**Brief:**
Start at the line in the entries below that contains "(at 156.75 57))", stop at the line that contains "(at 23.15625 80))", and output exactly the lines in that span, both ends included.

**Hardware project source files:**

###

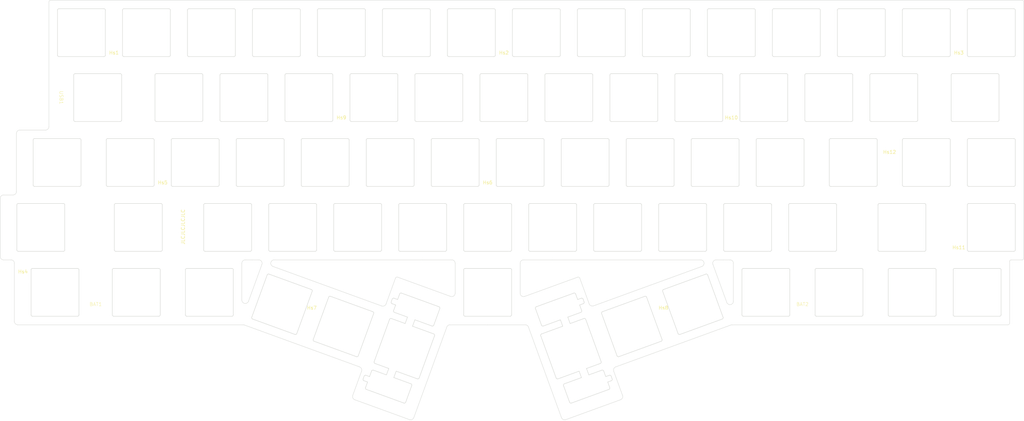
<source format=kicad_pcb>
(kicad_pcb
	(version 20241229)
	(generator "pcbnew")
	(generator_version "9.0")
	(general
		(thickness 1.6)
		(legacy_teardrops no)
	)
	(paper "A4")
	(layers
		(0 "F.Cu" signal)
		(2 "B.Cu" signal)
		(9 "F.Adhes" user "F.Adhesive")
		(11 "B.Adhes" user "B.Adhesive")
		(13 "F.Paste" user)
		(15 "B.Paste" user)
		(5 "F.SilkS" user "F.Silkscreen")
		(7 "B.SilkS" user "B.Silkscreen")
		(1 "F.Mask" user)
		(3 "B.Mask" user)
		(17 "Dwgs.User" user "User.Drawings")
		(19 "Cmts.User" user "User.Comments")
		(21 "Eco1.User" user "User.Eco1")
		(23 "Eco2.User" user "User.Eco2")
		(25 "Edge.Cuts" user)
		(27 "Margin" user)
		(31 "F.CrtYd" user "F.Courtyard")
		(29 "B.CrtYd" user "B.Courtyard")
		(35 "F.Fab" user)
		(33 "B.Fab" user)
		(39 "User.1" user)
		(41 "User.2" user)
		(43 "User.3" user)
		(45 "User.4" user)
	)
	(setup
		(pad_to_mask_clearance 0)
		(allow_soldermask_bridges_in_footprints no)
		(tenting front back)
		(pcbplotparams
			(layerselection 0x00000000_00000000_55555555_5755f5ff)
			(plot_on_all_layers_selection 0x00000000_00000000_00000000_00000000)
			(disableapertmacros no)
			(usegerberextensions no)
			(usegerberattributes yes)
			(usegerberadvancedattributes yes)
			(creategerberjobfile yes)
			(dashed_line_dash_ratio 12.000000)
			(dashed_line_gap_ratio 3.000000)
			(svgprecision 4)
			(plotframeref no)
			(mode 1)
			(useauxorigin no)
			(hpglpennumber 1)
			(hpglpenspeed 20)
			(hpglpendiameter 15.000000)
			(pdf_front_fp_property_popups yes)
			(pdf_back_fp_property_popups yes)
			(pdf_metadata yes)
			(pdf_single_document no)
			(dxfpolygonmode yes)
			(dxfimperialunits yes)
			(dxfusepcbnewfont yes)
			(psnegative no)
			(psa4output no)
			(plot_black_and_white yes)
			(sketchpadsonfab no)
			(plotpadnumbers no)
			(hidednponfab no)
			(sketchdnponfab yes)
			(crossoutdnponfab yes)
			(subtractmaskfromsilk no)
			(outputformat 1)
			(mirror no)
			(drillshape 1)
			(scaleselection 1)
			(outputdirectory "")
		)
	)
	(net 0 "")
	(footprint "tmr-lib:Switch_Cutout" (layer "F.Cu") (at 256.5 19))
	(footprint "tmr-lib:Switch_Cutout" (layer "F.Cu") (at 19 0))
	(footprint "tmr-lib:Switch_Cutout_2u" (layer "F.Cu") (at 113.4 92.5 70))
	(footprint "tmr-lib:Switch_Cutout" (layer "F.Cu") (at 213.75 57))
	(footprint "tmr-lib:Switch_Cutout" (layer "F.Cu") (at 179.9 86 20))
	(footprint "tmr-lib:Switch_Cutout" (layer "F.Cu") (at 95.6 86 -20))
	(footprint "tmr-lib:Switch_Cutout" (layer "F.Cu") (at 47.5 19))
	(footprint "MountingHole:MountingHole_2.1mm" (layer "F.Cu") (at 28.5 8.93))
	(footprint "tmr-lib:Switch_Cutout" (layer "F.Cu") (at 285 0))
	(footprint "tmr-lib:Switch_Cutout" (layer "F.Cu") (at 57 0))
	(footprint "tmr-lib:Dummy" (layer "F.Cu") (at 229.78125 80))
	(footprint "tmr-lib:Switch_Cutout" (layer "F.Cu") (at 137.75 57))
	(footprint "tmr-lib:Switch_Cutout" (layer "F.Cu") (at 90.25 38))
	(footprint "tmr-lib:Switch_Cutout" (layer "F.Cu") (at 80.75 57))
	(footprint "tmr-lib:Switch_Cutout" (layer "F.Cu") (at 166.25 38))
	(footprint "tmr-lib:Switch_Cutout_1.75u" (layer "F.Cu") (at 258.875 57))
	(footprint "tmr-lib:Switch_Cutout" (layer "F.Cu") (at 223.25 38))
	(footprint "MountingHole:MountingHole_2.1mm" (layer "F.Cu") (at 189.145 83.6))
	(footprint "tmr-lib:Switch_Cutout" (layer "F.Cu") (at 147.25 38))
	(footprint "tmr-lib:Switch_Cutout" (layer "F.Cu") (at 56.4 76))
	(footprint "tmr-lib:Switch_Cutout" (layer "F.Cu") (at 156.75 57))
	(footprint "tmr-lib:Switch_Cutout" (layer "F.Cu") (at 128.25 38))
	(footprint "tmr-lib:Switch_Cutout_1.25u" (layer "F.Cu") (at 11.275 76))
	(footprint "tmr-lib:Switch_Cutout" (layer "F.Cu") (at 77.625 79.5 -20))
	(footprint "MountingHole:MountingHole_2.1mm" (layer "F.Cu") (at 137.75 46.93))
	(footprint "tmr-lib:Switch_Cutout" (layer "F.Cu") (at 118.75 57))
	(footprint "tmr-lib:Switch_Cutout" (layer "F.Cu") (at 197.75 79.5 20))
	(footprint "tmr-lib:Switch_Cutout" (layer "F.Cu") (at 266 0))
	(footprint "tmr-lib:Switch_Cutout" (layer "F.Cu") (at 142.5 19))
	(footprint "tmr-lib:Switch_Cutout" (layer "F.Cu") (at 261.85 76))
	(footprint "tmr-lib:Switch_Cutout" (layer "F.Cu") (at 280.25 19))
	(footprint "tmr-lib:Switch_Cutout" (layer "F.Cu") (at 228 0))
	(footprint "tmr-lib:Switch_Cutout" (layer "F.Cu") (at 219.1 76))
	(footprint "tmr-lib:Switch_Cutout" (layer "F.Cu") (at 66.5 19))
	(footprint "tmr-lib:Switch_Cutout" (layer "F.Cu") (at 194.75 57))
	(footprint "tmr-lib:Switch_Cutout" (layer "F.Cu") (at 204.25 38))
	(footprint "tmr-lib:Switch_Cutout" (layer "F.Cu") (at 38 0))
	(footprint "MountingHole:MountingHole_2.1mm" (layer "F.Cu") (at 86.355 83.6))
	(footprint "tmr-lib:Switch_Cutout" (layer "F.Cu") (at 180.5 19))
	(footprint "tmr-lib:Switch_Cutout_1.25u" (layer "F.Cu") (at 35.025 76))
	(footprint "tmr-lib:Switch_Cutout" (layer "F.Cu") (at 99.75 57))
	(footprint "tmr-lib:Switch_Cutout" (layer "F.Cu") (at 218.5 19))
	(footprint "tmr-lib:Switch_Cutout" (layer "F.Cu") (at 95 0))
	(footprint "tmr-lib:Switch_Cutout" (layer "F.Cu") (at 137.75 76))
	(footprint "MountingHole:MountingHole_2.1mm" (layer "F.Cu") (at 42.75 46.93))
	(footprint "MountingHole:MountingHole_2.1mm" (layer "F.Cu") (at 209 27.93))
	(footprint "tmr-lib:Switch_Cutout" (layer "F.Cu") (at 152 0))
	(footprint "tmr-lib:Switch_Cutout" (layer "F.Cu") (at 61.75 57))
	(footprint "tmr-lib:Dummy" (layer "F.Cu") (at 12.6 19 -90))
	(footprint "tmr-lib:Switch_Cutout_1.25u" (layer "F.Cu") (at 240.475 76))
	(footprint "tmr-lib:Switch_Cutout" (layer "F.Cu") (at 185.25 38))
	(footprint "tmr-lib:Switch_Cutout" (layer "F.Cu") (at 23.75 19))
	(footprint "tmr-lib:Dummy" (layer "F.Cu") (at 23.15625 80))
	(footprint "tmr-lib:Switch_Cutout_1.25u" (layer "F.Cu") (at 11.875 38))
	(footprint "MountingHole:MountingHole_2.1mm" (layer "F.Cu") (at 1.9 73))
	(footprint "tmr-lib:Switch_Cutout" (layer "F.Cu") (at 190 0))
	(footprint "tmr-lib:Switch_Cutout_1.75u" (layer "F.Cu") (at 35.625 57))
	(footprint "tmr-lib:Switch_Cutout" (layer "F.Cu") (at 52.25 38))
	(footprint "tmr-lib:Switch_Cutout_1.25u" (layer "F.Cu") (at 244.625 38))
	(footprint "tmr-lib:Switch_Cutout" (layer "F.Cu") (at 33.25 38))
	(footprint "tmr-lib:Switch_Cutout" (layer "F.Cu") (at 285 38))
	(footprint "tmr-lib:Switch_Cutout" (layer "F.Cu") (at 123.5 19))
	(footprint "tmr-lib:Switch_Cutout_2u"
		(layer "F.Cu")
		(uuid "b0646d2c-1097-48fb-a9fb-4a854d6736a3")
		(at 162.1 92.5 -70)
		(descr "Cherry MX keyswitch PCB Mount with 1.00u keycap")
		(tags "Cherry MX Keyboard Keyswitch Switch PCB Cutout 1.00u")
		(property "Reference" "S66"
			(at 0.1 -6.1 290)
			(layer "F.SilkS")
			(hide yes)
			(uuid "a580d15c-4d30-4e42-9f70-eb455c9a5b99")
			(effects
				(font
					(size 1 1)
					(thickness 0.15)
				)
			)
		)
		(property "Value" "SWHole"
			(at 0.1 8.5 290)
			(layer "F.Fab")
			(uuid "989e0c5d-8d8f-4bfb-b239-857bfbce2930")
			(effects
				(font
					(size 1 1)
					(thickness 0.15)
				)
			)
		)
		(property "Datasheet" ""
			(at 0 0 290)
			(layer "F.Fab")
			(hide yes)
			(uuid "6973e9aa-e10b-4a2a-890b-fabe0b019e84")
			(effects
				(font
					(size 1.27 1.27)
					(thickness 0.15)
				)
			)
		)
		(property "Description" ""
			(at 0 0 290)
			(layer "F.Fab")
			(hide yes)
			(uuid "76a315fb-de17-4812-b4fc-8dacf9d3ca7c")
			(effects
				(font
					(size 1.27 1.27)
					(thickness 0.15)
				)
			)
		)
		(path "/612ed094-81f0-4d75-afae-618df9dd7e82")
		(sheetname "/")
		(sheetfile "plate.kicad_sch")
		(attr through_hole)
		(fp_line
			(start -14.6 5.73)
			(end -9.4 5.73)
			(stroke
				(width 0.12)
				(type solid)
			)
			(layer "Edge.Cuts")
			(uuid "704b2026-6b48-42df-b8b4-d4d18b6c1839")
		)
		(fp_line
			(start -6.6 7)
			(end 6.6 7)
			(stroke
				(width 0.12)
				(type solid)
			)
			(layer "Edge.Cuts")
			(uuid "9484610d-0c1a-40c7-9e21-3acc640d8d46")
		)
		(fp_line
			(start -7 6.6)
			(end -7 0)
			(stroke
				(width 0.12)
				(type solid)
			)
			(layer "Edge.Cuts")
			(uuid "28f573bd-057e-43a0-94a9-ba2e09330e52")
		)
		(fp_line
			(start -9 0)
			(end -9 5.33)
			(stroke
				(width 0.12)
				(type solid)
			)
			(layer "Edge.Cuts")
			(uuid "2c135b0a-185a-4f25-85ba-e4452df9d56d")
		)
		(fp_line
			(start -7 0)
			(end -9 0)
			(stroke
				(width 0.12)
				(type solid)
			)
			(layer "Edge.Cuts")
			(uuid "18ace2d7-d374-4e8a-ba1f-e28c96cdfa13")
		)
		(fp_line
			(start 9.4 5.73)
			(end 14.6 5.73)
			(stroke
				(width 0.12)
				(type solid)
			)
			(layer "Edge.Cuts")
			(uuid "3c317a52-943b-4913-b381-15f03ba066e3")
		)
		(fp_line
			(start -7 -2.3)
			(end -9 -2.3)
			(stroke
				(width 0.12)
				(type solid)
			)
			(layer "Edge.Cuts")
			(uuid "ca5cba61-e5f3-4025-8c77-edf7463ab3fc")
		)
		(fp_line
			(start -15 -6.37)
			(end -15 5.33)
			(stroke
				(width 0.12)
				(type solid)
			)
			(layer "Edge.Cuts")
			(uuid "59a45a46-5d81-4ac2-82e4-f3308cd140f9")
		)
		(fp_line
			(start -12.85 -6.77)
			(end -14.6 -6.77)
			(stroke
				(width 0.12)
				(type solid)
			)
			(layer "Edge.Cuts")
			(uuid "87886f78-ee8d-419f-b4d1-0a84ec0aac40")
		)
		(fp_line
			(start 7 0)
			(end 7 6.6)
			(stroke
				(width 0.12)
				(type solid)
			)
			(layer "Edge.Cuts")
			(uuid "0ebf54fe-7343-4522-bfa5-ce96b838b8dd")
		)
		(fp_line
			(start -9 -6.37)
			(end -9 -2.3)
			(stroke
				(width 0.12)
				(type solid)
			)
			(layer "Edge.Cuts")
			(uuid "faed9af8-5b30-4618-80f1-5fba0e696431")
		)
		(fp_line
			(start -12
... [95057 chars truncated]
</source>
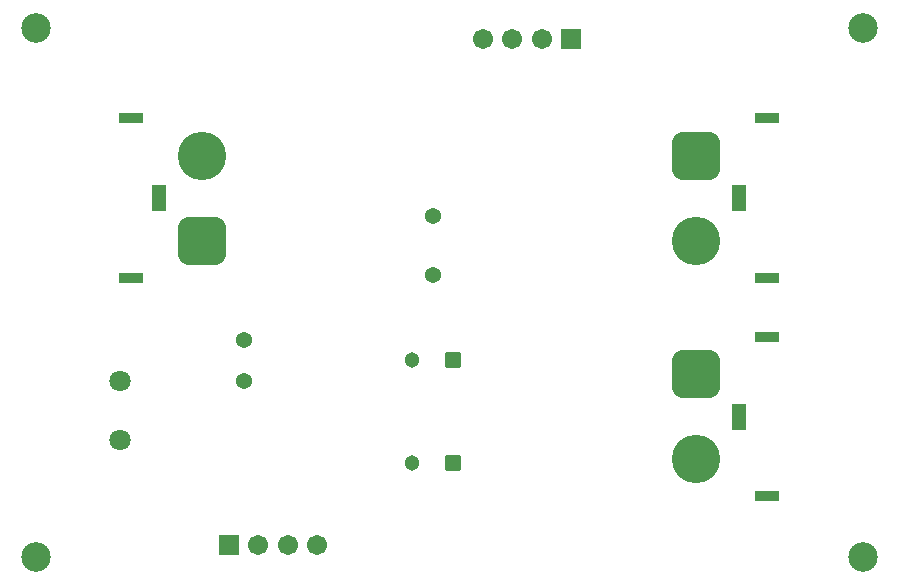
<source format=gbr>
%TF.GenerationSoftware,KiCad,Pcbnew,8.0.6*%
%TF.CreationDate,2025-05-08T15:48:42-04:00*%
%TF.ProjectId,PowerBoard2,506f7765-7242-46f6-9172-64322e6b6963,rev?*%
%TF.SameCoordinates,Original*%
%TF.FileFunction,Soldermask,Bot*%
%TF.FilePolarity,Negative*%
%FSLAX46Y46*%
G04 Gerber Fmt 4.6, Leading zero omitted, Abs format (unit mm)*
G04 Created by KiCad (PCBNEW 8.0.6) date 2025-05-08 15:48:42*
%MOMM*%
%LPD*%
G01*
G04 APERTURE LIST*
G04 Aperture macros list*
%AMRoundRect*
0 Rectangle with rounded corners*
0 $1 Rounding radius*
0 $2 $3 $4 $5 $6 $7 $8 $9 X,Y pos of 4 corners*
0 Add a 4 corners polygon primitive as box body*
4,1,4,$2,$3,$4,$5,$6,$7,$8,$9,$2,$3,0*
0 Add four circle primitives for the rounded corners*
1,1,$1+$1,$2,$3*
1,1,$1+$1,$4,$5*
1,1,$1+$1,$6,$7*
1,1,$1+$1,$8,$9*
0 Add four rect primitives between the rounded corners*
20,1,$1+$1,$2,$3,$4,$5,0*
20,1,$1+$1,$4,$5,$6,$7,0*
20,1,$1+$1,$6,$7,$8,$9,0*
20,1,$1+$1,$8,$9,$2,$3,0*%
G04 Aperture macros list end*
%ADD10RoundRect,0.102000X0.754000X0.754000X-0.754000X0.754000X-0.754000X-0.754000X0.754000X-0.754000X0*%
%ADD11C,1.712000*%
%ADD12R,2.000000X0.900000*%
%ADD13RoundRect,1.025000X-1.025000X1.025000X-1.025000X-1.025000X1.025000X-1.025000X1.025000X1.025000X0*%
%ADD14C,4.100000*%
%ADD15R,1.300000X2.300000*%
%ADD16C,1.371600*%
%ADD17RoundRect,0.102000X0.550000X0.550000X-0.550000X0.550000X-0.550000X-0.550000X0.550000X-0.550000X0*%
%ADD18C,1.304000*%
%ADD19C,2.500000*%
%ADD20C,1.803400*%
%ADD21RoundRect,0.102000X-0.754000X-0.754000X0.754000X-0.754000X0.754000X0.754000X-0.754000X0.754000X0*%
%ADD22RoundRect,1.025000X1.025000X-1.025000X1.025000X1.025000X-1.025000X1.025000X-1.025000X-1.025000X0*%
G04 APERTURE END LIST*
D10*
%TO.C,Current reading*%
X120800000Y-104175000D03*
D11*
X123300000Y-104175000D03*
X125800000Y-104175000D03*
X128300000Y-104175000D03*
%TD*%
D12*
%TO.C,12Vin*%
X166350000Y-68050000D03*
X166350000Y-81550000D03*
D13*
X160350000Y-71200000D03*
D14*
X160350000Y-78400000D03*
D15*
X164000000Y-74800000D03*
%TD*%
D16*
%TO.C,C2*%
X122100000Y-86799999D03*
X122100000Y-90300000D03*
%TD*%
D17*
%TO.C,C5*%
X139800000Y-88533250D03*
D18*
X136300000Y-88533250D03*
%TD*%
D19*
%TO.C,REF\u002A\u002A*%
X104500000Y-105200000D03*
%TD*%
%TO.C,REF\u002A\u002A*%
X104500000Y-60400000D03*
%TD*%
D16*
%TO.C,C1*%
X138100000Y-76300000D03*
X138100000Y-81300000D03*
%TD*%
D19*
%TO.C,REF\u002A\u002A*%
X174500000Y-105200000D03*
%TD*%
D12*
%TO.C,5Vout*%
X166350000Y-86550000D03*
X166350000Y-100050000D03*
D13*
X160350000Y-89700000D03*
D14*
X160350000Y-96900000D03*
D15*
X164000000Y-93300000D03*
%TD*%
D20*
%TO.C,5Vout*%
X111570102Y-90250002D03*
X111570102Y-95250002D03*
%TD*%
D19*
%TO.C,REF\u002A\u002A*%
X174500000Y-60400000D03*
%TD*%
D21*
%TO.C,12V\u002C 5V reading*%
X149800000Y-61300000D03*
D11*
X147300000Y-61300000D03*
X144800000Y-61300000D03*
X142300000Y-61300000D03*
%TD*%
D17*
%TO.C,C4*%
X139800000Y-97233250D03*
D18*
X136300000Y-97233250D03*
%TD*%
D12*
%TO.C,12Vout*%
X112550000Y-81550000D03*
X112550000Y-68050000D03*
D22*
X118550000Y-78400000D03*
D14*
X118550000Y-71200000D03*
D15*
X114900000Y-74800000D03*
%TD*%
M02*

</source>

###

**Output of the exercise:**
	(footprint "tmr-lib:Switch_Cutout" (layer "F.Cu") (at 156.75 57))
	(footprint "tmr-lib:Switch_Cutout" (layer "F.Cu") (at 128.25 38))
	(footprint "tmr-lib:Switch_Cutout_1.25u" (layer "F.Cu") (at 11.275 76))
	(footprint "tmr-lib:Switch_Cutout" (layer "F.Cu") (at 77.625 79.5 -20))
	(footprint "MountingHole:MountingHole_2.1mm" (layer "F.Cu") (at 137.75 46.93))
	(footprint "tmr-lib:Switch_Cutout" (layer "F.Cu") (at 118.75 57))
	(footprint "tmr-lib:Switch_Cutout" (layer "F.Cu") (at 197.75 79.5 20))
	(footprint "tmr-lib:Switch_Cutout" (layer "F.Cu") (at 266 0))
	(footprint "tmr-lib:Switch_Cutout" (layer "F.Cu") (at 142.5 19))
	(footprint "tmr-lib:Switch_Cutout" (layer "F.Cu") (at 261.85 76))
	(footprint "tmr-lib:Switch_Cutout" (layer "F.Cu") (at 280.25 19))
	(footprint "tmr-lib:Switch_Cutout" (layer "F.Cu") (at 228 0))
	(footprint "tmr-lib:Switch_Cutout" (layer "F.Cu") (at 219.1 76))
	(footprint "tmr-lib:Switch_Cutout" (layer "F.Cu") (at 66.5 19))
	(footprint "tmr-lib:Switch_Cutout" (layer "F.Cu") (at 194.75 57))
	(footprint "tmr-lib:Switch_Cutout" (layer "F.Cu") (at 204.25 38))
	(footprint "tmr-lib:Switch_Cutout" (layer "F.Cu") (at 38 0))
	(footprint "MountingHole:MountingHole_2.1mm" (layer "F.Cu") (at 86.355 83.6))
	(footprint "tmr-lib:Switch_Cutout" (layer "F.Cu") (at 180.5 19))
	(footprint "tmr-lib:Switch_Cutout_1.25u" (layer "F.Cu") (at 35.025 76))
	(footprint "tmr-lib:Switch_Cutout" (layer "F.Cu") (at 99.75 57))
	(footprint "tmr-lib:Switch_Cutout" (layer "F.Cu") (at 218.5 19))
	(footprint "tmr-lib:Switch_Cutout" (layer "F.Cu") (at 95 0))
	(footprint "tmr-lib:Switch_Cutout" (layer "F.Cu") (at 137.75 76))
	(footprint "MountingHole:MountingHole_2.1mm" (layer "F.Cu") (at 42.75 46.93))
	(footprint "MountingHole:MountingHole_2.1mm" (layer "F.Cu") (at 209 27.93))
	(footprint "tmr-lib:Switch_Cutout" (layer "F.Cu") (at 152 0))
	(footprint "tmr-lib:Switch_Cutout" (layer "F.Cu") (at 61.75 57))
	(footprint "tmr-lib:Dummy" (layer "F.Cu") (at 12.6 19 -90))
	(footprint "tmr-lib:Switch_Cutout_1.25u" (layer "F.Cu") (at 240.475 76))
	(footprint "tmr-lib:Switch_Cutout" (layer "F.Cu") (at 185.25 38))
	(footprint "tmr-lib:Switch_Cutout" (layer "F.Cu") (at 23.75 19))
	(footprint "tmr-lib:Dummy" (layer "F.Cu") (at 23.15625 80))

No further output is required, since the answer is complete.